A: No. At present I don’t actively manage other people’s money. Instead I provide a variety of tools and resources so that you can learn to become an effective astro-trader yourself.
Q: I’m interested in figuring out the synodic cycle of planetary pairs – in other words, the cycle of relationship between various pairs of planets. My goal is to see if there are any correspondences with business cycles and stock market cycles. Is there any easy way to figure out what these cycles are?
A: Just take the individual orbital periods of the two planets in question and subtract the smaller from the larger. Then divide the resulting remainder into the product you get by multiplying the two orbital periods together.
For example, the orbital period of Saturn is about 30 years, and the orbital period of Jupiter is about 12 years. So the Jupiter/Saturn synodic cycle is about 20 years: (30*12)/(30-12) or 360/18 = 20.
Uranus has an orbital period of roughly 84 years, so to find the Jupiter/Uranus synodic cycle we would take (84*12)/(84-12) or 1008/72 = 14 years.
Starting Points for Planetary Cycles
Q: I have been studying Financial Astrology for several years now and have come a long way on my own. However, there is one thing that I have not been able to find an answer to. How does one tell where the major cycles begin? I am talking about the Saturn cycle of 30 years, and the Jupiter cycle of 11.87 years. If I could tell where they begin then I could also figure out when and where they end. It must be simple, but the answer has eluded my best efforts in study. I know there is an ingress cycle from house to house, and also a synodial cycle with planetary conjunctions, but there has got to be a way to tell when these larger cycles begin. (Original question submitted by Mike Case).
A: By their very nature, planetary cycles are perpetually repeating, and thus have no beginning or end. We measure them like any other cycle: in the classic example of a sine wave as a cycle, we can measure from crest to crest, or from trough to trough. We simply find a point at which the cycle begins to repeat. With planets we can certainly reckon on the basis of ingresses or synodic contacts, as you suggest.

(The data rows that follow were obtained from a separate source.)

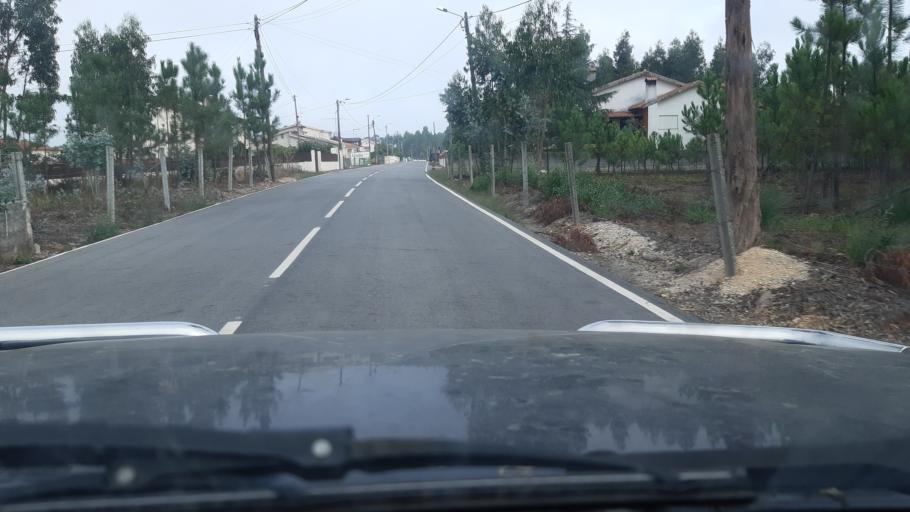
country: PT
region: Aveiro
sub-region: Agueda
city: Agueda
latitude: 40.5820
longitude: -8.4558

In Financial Astrology we can also superimpose the planetary cycles on the action of the markets; we can take, for example, a significant high or low in a market, note the position of a particular planet at that time, and then find the previous occasion when the planet was at that position. This gives us a complete planetary cycle with an intrinsically arbitrary beginning point, but it is nevertheless a frame of reference which we can usefully apply to our market analysis, with or without other modifying factors.
Transits to Eclipses
Q: I’ve been looking at the market impact of transits to eclipse points, but I don’t know what kind of orb to allow. What do you suggest?
A: If you’re looking at the impact of an eclipse itself, then an orb of about 3 to 3.5 degrees seems to work best. But when I work with transits to an eclipse point before or after the actual date of the eclipse, then I use a much tighter orb – about 1 to 1.5 degrees.
Matching Stock Picks to Personal Horoscopes
Q: I’ve heard that I can make more money in the stock market if I just trade stocks that are compatible with my natal horoscope. Is this true?
A: In many cases, the answer is yes. I have personally found that it is more important to avoid trading stocks that have major clashes with your natal chart, or ones whose First Trade charts trigger some of the psychological booby traps featured in your own natal horoscope.
This notion of compatibility is certainly a valid one, but it should be approached cautiously nevertheless. If you find a stock with a First Trade horoscope that is compatible with your own chart, sometime the tendency is to “get married” to the stock and hold it indefinitely, regardless of what the market is doing. That may make for a great relationship, but it’s not necessarily the best way to make money. Just be clear about what your goals are if you want to avoid being blind-sided.